Recent facebook post by Murry, re-posted with permission and slightly edited; he spent 26 years as a smokejumper followed by 22 seasons on a Cal Fire lookout, and he theorizes that much of the public land in the West has burned because we’re under-utilizing smokejumpers.
Guest post by MURRY TAYLOR
Since 2020 smokejumpers have averaged only 4.5 fire jumps each season. That’s a terrible under-utilization of an important firefighting resource. In the past we easily jumped twice that many, and some years four times as many. I’ve seen it many times while on the Duzel Rock lookout southeast of Happy Camp, California — fires were not staffed for a day or two and then went big and cost tens or even hundreds of millions while the jumpers sat unused.
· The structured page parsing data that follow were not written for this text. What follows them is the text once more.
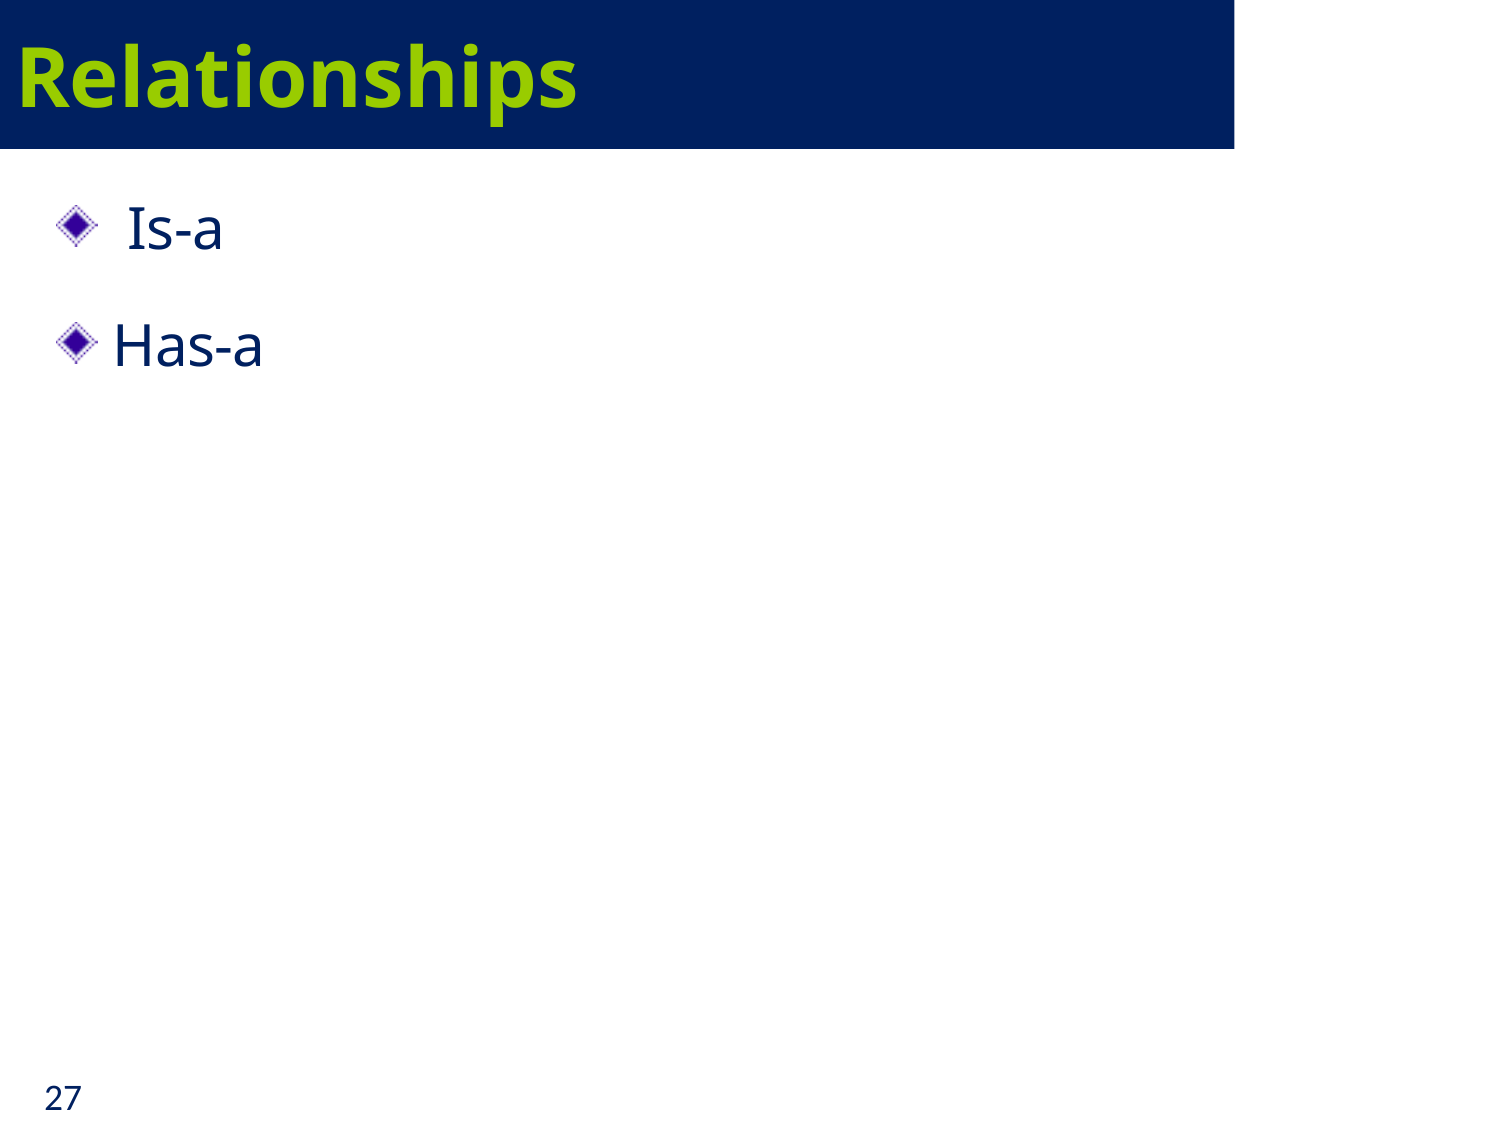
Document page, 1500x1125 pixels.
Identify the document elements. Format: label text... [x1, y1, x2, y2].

title Relationships [0, 0, 1235, 149]
slide_number 27 [29, 1065, 124, 1125]
list Is-a Has-a [41, 149, 1392, 892]
picture [56, 322, 98, 364]
picture [56, 205, 98, 247]
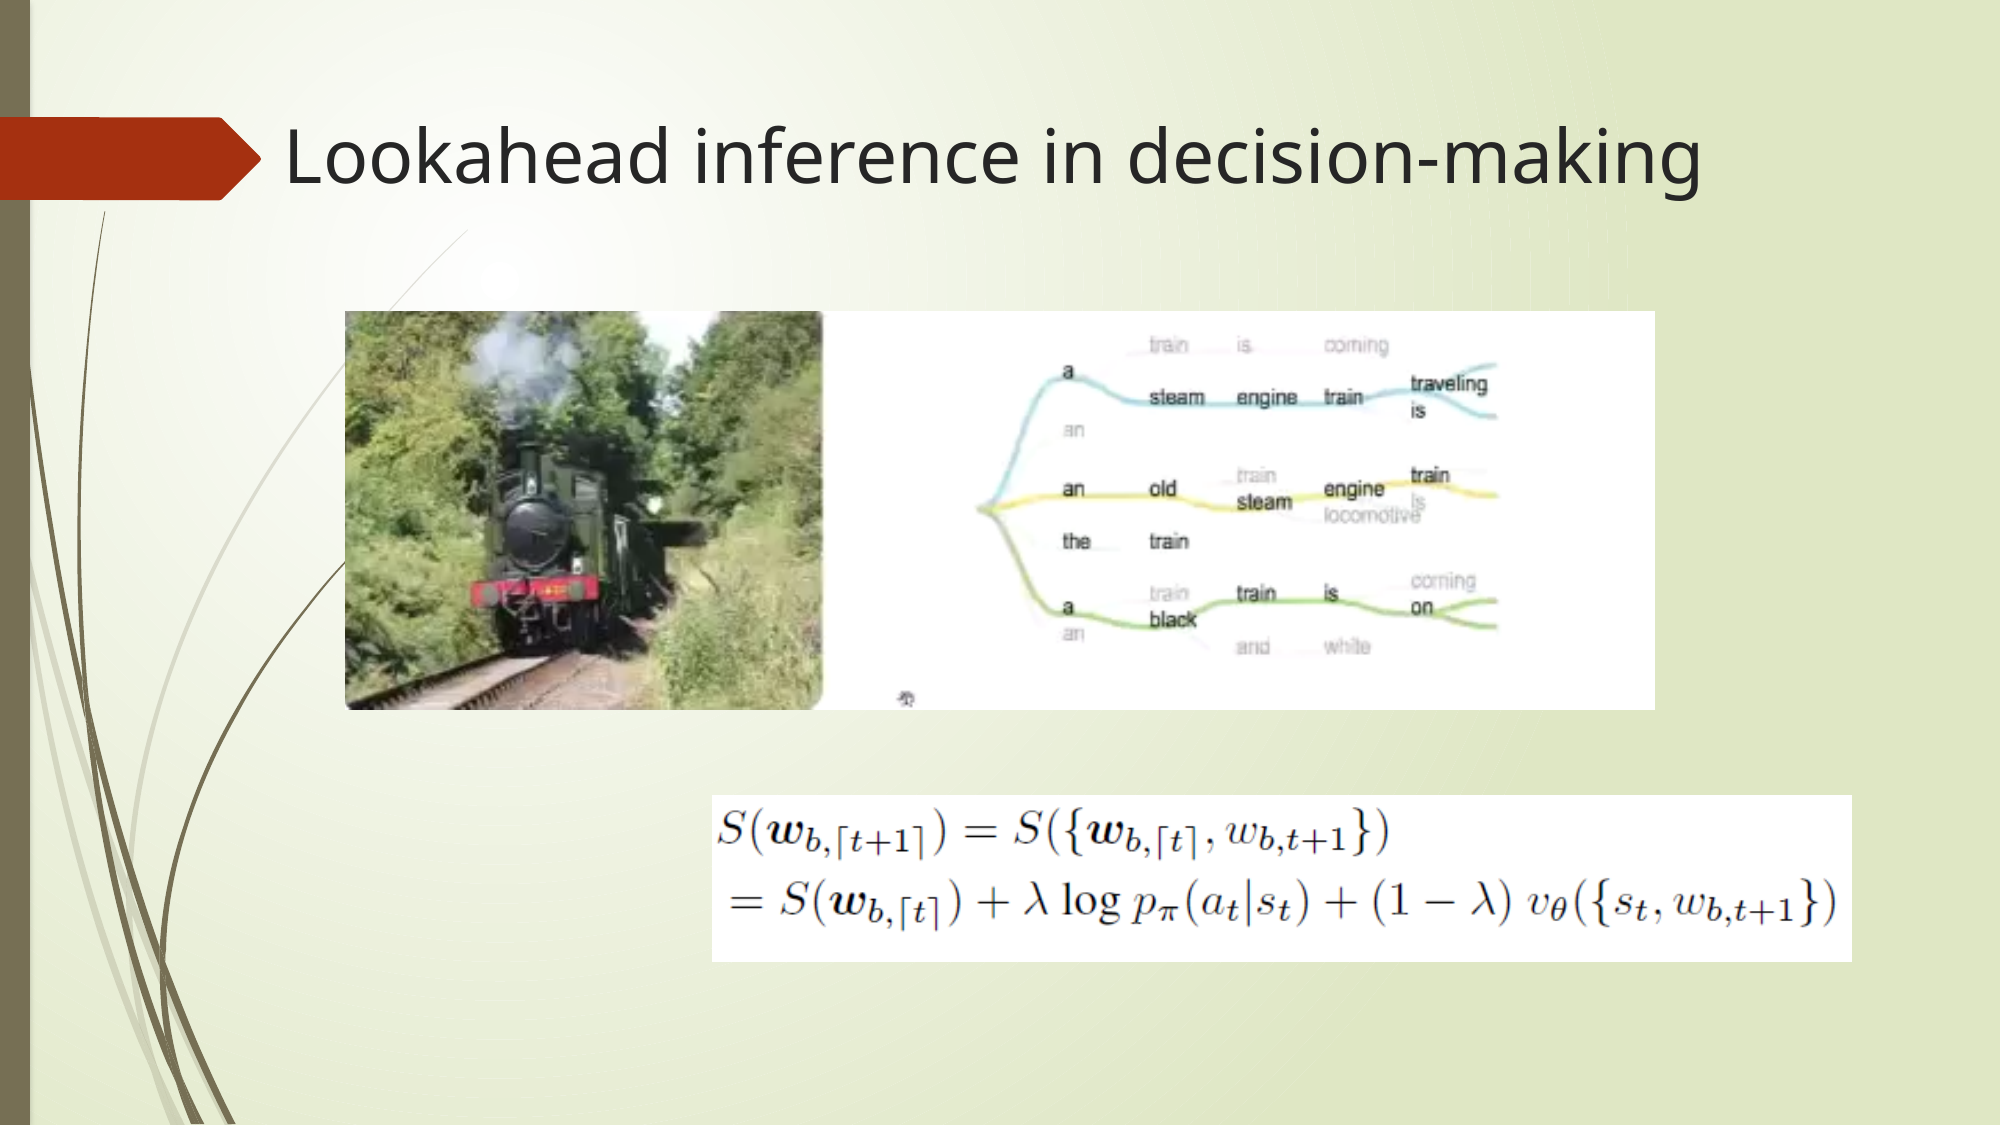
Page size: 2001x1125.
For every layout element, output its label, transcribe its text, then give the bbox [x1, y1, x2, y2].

There seems to be a lack of understanding among fire managers in the Forest Service about the capability of these jumpers. Dispatchers have said they didn’t put jumpers on a fire because the “trees were too tall,” or the “winds were too strong.” Clearly they didn’t understand that jumpers carry 150-foot let-down ropes, and they have a spotter in the plane throwing streamers, so they know EXACTLY what the wind is like over the fire.
The good news is that things seem to be changing for the better. Allowing jumpers to get back to 10-plus fire jumps per season would save big money and lots of acres. For those who think we need to get more fire back on the land, all I can say is, Don’t worry, there’s going to be plenty of that given the way fires burn now. The policy of putting ALL these early season fires out while small would be a big help. That way, when August — the toughest part of fire season — arrives, the handcrews wouldn’t be exhausted and scattered all over hell, and the skies wouldn’t be filled with smoke so that Air Ops are critically limited.
Jumpers and hotshots tell me that Yes, sometimes the fuels and new fire weather are factors in making fires harder to catch. But MOSTLY, they say, there’s always something that can be done to catch these fires if they are hit while small.
The Rogue River–Siskiyou National Forest in southern Oregon has taken a more aggressive approach to putting fires out when small. In the last three seasons they’ve had 192 fires and burned only 50 acres. This was achieved by pre-positioning jumpers during lightning storms, better utilization of rappellers, and contract fire resources.
I wrote a post on this topic a couple years ago. Over and over, while on the Duzel Rock lookout, I’ve heard that certain fires weren’t attacked early because the country was “too steep and too rough.”